----- Texto citado
El hombre del puente

Gustavo Páez Escobar
02 de marzo de 2019 - 05:00 a. m.

Dos años cumple, este 22 de marzo, el deprimido de la calle 94, luego de 12 años de atrasos causados por la falta de planeación, la corrupción, los contratos caducados, los cambios de precios, la desidia oficial. El costo inicial fue fijado en 46.000 millones de pesos, pagados por  cuotas de valorización en el 2008, y la cifra final ascendió a 170.000 millones, reajuste que se quería volver a cobrar a los contribuyentes, hasta que el alcalde Peñalosa destrabó el problema con recursos del distrito. Lo que en este caso ocurre en Bogotá es similar a lo que pasa con la mayoría de obras públicas en el país.

El deprimido de la 94 es el mayor símbolo del carrusel de la contratación, el vergonzoso cartel que tiene en la cárcel al exalcalde Samuel Moreno. El ingenio popular dice que el nombre de “deprimido” está muy bien puesto al reflejar la depresión del ánimo colectivo. Dibuja el abatimiento, la desesperanza, el cansancio, la postración, la humillación que han tenido que sufrir los ciudadanos por culpa de los corruptos y los malos gobiernos.
----------
■ Instrucciones
Escribe otra vez el texto sobre el deprimido de la calle 94 entre "Gustavo Páez Escobar" y "en el país.", ambos incluidos, y reemplaza "Bogotá" por "Cali".
----- Material entregado
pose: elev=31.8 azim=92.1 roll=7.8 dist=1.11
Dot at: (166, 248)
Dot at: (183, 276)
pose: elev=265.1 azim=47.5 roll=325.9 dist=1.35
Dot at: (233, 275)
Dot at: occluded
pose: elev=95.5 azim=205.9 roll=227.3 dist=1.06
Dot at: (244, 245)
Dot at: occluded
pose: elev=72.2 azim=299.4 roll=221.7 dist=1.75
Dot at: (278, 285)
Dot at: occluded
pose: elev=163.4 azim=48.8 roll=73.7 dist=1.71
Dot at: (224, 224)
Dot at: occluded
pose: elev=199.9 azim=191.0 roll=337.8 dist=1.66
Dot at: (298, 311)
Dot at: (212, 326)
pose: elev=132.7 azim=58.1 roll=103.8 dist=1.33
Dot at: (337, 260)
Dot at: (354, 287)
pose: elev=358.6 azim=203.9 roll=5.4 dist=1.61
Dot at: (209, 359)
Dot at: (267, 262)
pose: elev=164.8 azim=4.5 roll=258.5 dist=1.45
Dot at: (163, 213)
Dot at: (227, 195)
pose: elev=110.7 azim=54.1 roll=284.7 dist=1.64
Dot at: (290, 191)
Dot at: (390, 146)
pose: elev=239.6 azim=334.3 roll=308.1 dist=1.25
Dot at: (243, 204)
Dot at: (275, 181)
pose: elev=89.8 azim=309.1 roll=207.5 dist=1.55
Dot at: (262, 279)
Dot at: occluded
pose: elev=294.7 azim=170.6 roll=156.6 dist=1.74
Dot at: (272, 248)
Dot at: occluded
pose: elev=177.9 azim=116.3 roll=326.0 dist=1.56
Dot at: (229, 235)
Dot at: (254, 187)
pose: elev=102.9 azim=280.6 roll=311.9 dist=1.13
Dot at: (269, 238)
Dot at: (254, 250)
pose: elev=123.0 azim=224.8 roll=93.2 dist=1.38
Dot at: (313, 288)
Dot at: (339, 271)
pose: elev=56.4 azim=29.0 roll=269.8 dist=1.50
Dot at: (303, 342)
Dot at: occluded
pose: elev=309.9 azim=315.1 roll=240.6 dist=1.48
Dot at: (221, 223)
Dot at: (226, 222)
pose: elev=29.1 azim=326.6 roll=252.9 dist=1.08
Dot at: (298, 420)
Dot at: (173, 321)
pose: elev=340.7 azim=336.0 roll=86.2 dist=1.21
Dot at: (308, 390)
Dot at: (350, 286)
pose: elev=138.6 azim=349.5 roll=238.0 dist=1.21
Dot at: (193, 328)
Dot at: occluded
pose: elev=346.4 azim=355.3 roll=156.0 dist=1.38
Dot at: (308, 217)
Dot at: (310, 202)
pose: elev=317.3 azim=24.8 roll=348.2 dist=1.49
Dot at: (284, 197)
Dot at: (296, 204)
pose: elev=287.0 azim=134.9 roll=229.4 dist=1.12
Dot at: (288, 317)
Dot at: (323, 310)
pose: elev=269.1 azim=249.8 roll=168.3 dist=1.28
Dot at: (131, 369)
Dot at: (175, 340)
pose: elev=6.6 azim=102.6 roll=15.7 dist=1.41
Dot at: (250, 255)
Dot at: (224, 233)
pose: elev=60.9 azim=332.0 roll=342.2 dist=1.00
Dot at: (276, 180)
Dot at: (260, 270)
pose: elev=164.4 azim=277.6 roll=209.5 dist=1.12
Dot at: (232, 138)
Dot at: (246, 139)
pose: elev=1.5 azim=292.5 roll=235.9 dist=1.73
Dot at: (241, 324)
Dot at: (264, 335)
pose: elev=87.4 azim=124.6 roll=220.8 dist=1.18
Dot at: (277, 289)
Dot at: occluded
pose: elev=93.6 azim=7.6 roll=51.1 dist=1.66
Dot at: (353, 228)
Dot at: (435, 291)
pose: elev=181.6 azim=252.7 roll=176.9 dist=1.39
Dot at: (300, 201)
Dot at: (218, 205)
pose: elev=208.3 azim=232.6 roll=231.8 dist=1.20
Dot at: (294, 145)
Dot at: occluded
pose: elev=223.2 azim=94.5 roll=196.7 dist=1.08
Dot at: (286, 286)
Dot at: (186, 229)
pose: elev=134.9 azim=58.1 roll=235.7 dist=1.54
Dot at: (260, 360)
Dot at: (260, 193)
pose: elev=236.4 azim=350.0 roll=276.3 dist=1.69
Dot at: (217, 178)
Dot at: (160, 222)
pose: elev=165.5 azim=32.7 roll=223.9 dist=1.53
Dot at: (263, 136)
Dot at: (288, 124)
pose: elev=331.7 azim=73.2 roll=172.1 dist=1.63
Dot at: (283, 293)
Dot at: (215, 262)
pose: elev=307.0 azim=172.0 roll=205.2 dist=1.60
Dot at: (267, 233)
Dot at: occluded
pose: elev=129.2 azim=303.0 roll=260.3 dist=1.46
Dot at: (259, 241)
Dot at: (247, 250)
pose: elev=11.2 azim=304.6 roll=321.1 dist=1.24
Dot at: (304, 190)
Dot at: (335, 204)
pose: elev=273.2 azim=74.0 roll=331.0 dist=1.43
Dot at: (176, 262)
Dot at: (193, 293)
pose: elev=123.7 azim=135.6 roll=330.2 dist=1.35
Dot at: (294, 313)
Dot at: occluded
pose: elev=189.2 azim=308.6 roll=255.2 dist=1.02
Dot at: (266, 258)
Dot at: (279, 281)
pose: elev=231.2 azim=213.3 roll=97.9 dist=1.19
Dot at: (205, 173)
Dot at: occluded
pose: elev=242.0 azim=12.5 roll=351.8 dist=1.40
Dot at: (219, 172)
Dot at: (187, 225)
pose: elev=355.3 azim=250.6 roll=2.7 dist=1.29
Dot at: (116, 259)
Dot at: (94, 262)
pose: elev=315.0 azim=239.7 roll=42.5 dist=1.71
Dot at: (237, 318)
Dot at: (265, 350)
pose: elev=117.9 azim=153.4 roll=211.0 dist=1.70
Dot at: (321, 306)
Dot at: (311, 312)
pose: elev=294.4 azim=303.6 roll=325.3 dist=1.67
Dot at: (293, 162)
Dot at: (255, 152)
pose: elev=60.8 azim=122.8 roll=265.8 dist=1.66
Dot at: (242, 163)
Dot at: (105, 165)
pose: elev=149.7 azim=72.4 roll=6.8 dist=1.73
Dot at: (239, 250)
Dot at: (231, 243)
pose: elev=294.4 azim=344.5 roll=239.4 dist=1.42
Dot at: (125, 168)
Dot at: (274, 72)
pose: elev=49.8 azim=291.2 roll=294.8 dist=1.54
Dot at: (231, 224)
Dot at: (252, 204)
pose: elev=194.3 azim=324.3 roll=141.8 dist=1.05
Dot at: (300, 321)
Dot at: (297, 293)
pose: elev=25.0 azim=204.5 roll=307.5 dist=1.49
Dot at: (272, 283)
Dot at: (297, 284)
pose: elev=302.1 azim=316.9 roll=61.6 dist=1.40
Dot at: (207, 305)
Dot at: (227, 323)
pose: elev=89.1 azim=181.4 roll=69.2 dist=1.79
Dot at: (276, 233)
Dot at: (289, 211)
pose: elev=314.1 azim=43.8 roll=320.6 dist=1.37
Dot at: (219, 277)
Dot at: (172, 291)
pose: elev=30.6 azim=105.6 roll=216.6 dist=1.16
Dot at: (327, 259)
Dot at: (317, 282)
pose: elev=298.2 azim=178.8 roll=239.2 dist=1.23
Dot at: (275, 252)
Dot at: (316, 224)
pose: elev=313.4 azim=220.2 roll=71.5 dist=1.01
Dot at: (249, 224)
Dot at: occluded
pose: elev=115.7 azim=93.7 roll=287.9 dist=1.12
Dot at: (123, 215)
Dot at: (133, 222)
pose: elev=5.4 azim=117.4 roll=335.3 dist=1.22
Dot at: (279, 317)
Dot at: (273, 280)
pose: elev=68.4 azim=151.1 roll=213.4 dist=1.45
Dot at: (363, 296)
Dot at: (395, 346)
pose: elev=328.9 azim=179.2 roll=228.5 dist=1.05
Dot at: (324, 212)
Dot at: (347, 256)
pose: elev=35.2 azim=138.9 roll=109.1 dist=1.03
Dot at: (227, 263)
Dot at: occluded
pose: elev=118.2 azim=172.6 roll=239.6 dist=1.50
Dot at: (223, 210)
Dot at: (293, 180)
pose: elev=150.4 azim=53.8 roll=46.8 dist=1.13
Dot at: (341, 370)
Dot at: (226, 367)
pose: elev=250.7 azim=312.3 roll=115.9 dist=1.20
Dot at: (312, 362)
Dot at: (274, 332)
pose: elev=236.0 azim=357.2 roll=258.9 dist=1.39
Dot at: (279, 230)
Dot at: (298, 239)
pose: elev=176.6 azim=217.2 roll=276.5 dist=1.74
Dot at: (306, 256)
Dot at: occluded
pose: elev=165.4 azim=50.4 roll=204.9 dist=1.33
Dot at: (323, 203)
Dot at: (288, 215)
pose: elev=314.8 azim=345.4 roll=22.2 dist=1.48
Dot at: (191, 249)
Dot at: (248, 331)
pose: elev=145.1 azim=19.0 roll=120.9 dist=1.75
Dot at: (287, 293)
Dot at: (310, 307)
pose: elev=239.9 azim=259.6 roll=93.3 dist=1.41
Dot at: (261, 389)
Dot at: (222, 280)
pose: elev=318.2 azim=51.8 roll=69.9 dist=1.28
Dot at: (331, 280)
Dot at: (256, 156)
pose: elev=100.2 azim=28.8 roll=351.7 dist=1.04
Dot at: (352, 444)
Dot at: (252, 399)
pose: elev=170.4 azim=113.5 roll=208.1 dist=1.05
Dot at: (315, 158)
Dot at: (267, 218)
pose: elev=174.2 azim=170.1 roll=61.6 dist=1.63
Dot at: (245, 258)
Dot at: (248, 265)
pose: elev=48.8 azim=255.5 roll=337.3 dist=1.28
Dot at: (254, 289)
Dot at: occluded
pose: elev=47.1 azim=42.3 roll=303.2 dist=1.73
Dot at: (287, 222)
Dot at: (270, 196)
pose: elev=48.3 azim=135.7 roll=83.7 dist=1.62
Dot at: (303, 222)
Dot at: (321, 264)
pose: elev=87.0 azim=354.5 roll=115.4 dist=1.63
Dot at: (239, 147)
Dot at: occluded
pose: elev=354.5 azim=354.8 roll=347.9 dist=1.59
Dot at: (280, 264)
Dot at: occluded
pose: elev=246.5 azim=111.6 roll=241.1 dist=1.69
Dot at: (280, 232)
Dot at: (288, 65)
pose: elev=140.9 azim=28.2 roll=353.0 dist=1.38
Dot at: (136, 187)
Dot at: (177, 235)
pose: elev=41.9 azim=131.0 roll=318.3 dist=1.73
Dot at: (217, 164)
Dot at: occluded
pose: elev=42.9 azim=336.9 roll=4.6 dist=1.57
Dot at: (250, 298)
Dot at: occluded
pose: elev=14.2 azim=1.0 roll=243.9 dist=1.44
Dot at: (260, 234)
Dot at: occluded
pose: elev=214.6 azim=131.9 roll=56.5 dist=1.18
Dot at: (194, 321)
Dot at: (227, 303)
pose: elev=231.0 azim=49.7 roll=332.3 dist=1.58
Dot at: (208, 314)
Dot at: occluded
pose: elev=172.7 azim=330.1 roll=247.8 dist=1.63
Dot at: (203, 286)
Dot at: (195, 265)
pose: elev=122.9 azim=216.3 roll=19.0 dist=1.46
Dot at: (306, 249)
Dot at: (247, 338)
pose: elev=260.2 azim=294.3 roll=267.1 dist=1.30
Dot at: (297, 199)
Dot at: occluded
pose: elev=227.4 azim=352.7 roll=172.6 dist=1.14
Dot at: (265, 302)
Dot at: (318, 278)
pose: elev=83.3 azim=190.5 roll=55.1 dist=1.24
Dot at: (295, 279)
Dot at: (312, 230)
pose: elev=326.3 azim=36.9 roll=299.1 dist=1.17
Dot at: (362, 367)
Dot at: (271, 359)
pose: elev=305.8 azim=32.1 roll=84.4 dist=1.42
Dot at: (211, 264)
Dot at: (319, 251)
----------
■ Tu respuesta
Gustavo Páez Escobar
02 de marzo de 2019 - 05:00 a. m.

Dos años cumple, este 22 de marzo, el deprimido de la calle 94, luego de 12 años de atrasos causados por la falta de planeación, la corrupción, los contratos caducados, los cambios de precios, la desidia oficial. El costo inicial fue fijado en 46.000 millones de pesos, pagados por  cuotas de valorización en el 2008, y la cifra final ascendió a 170.000 millones, reajuste que se quería volver a cobrar a los contribuyentes, hasta que el alcalde Peñalosa destrabó el problema con recursos del distrito. Lo que en este caso ocurre en Cali es similar a lo que pasa con la mayoría de obras públicas en el país.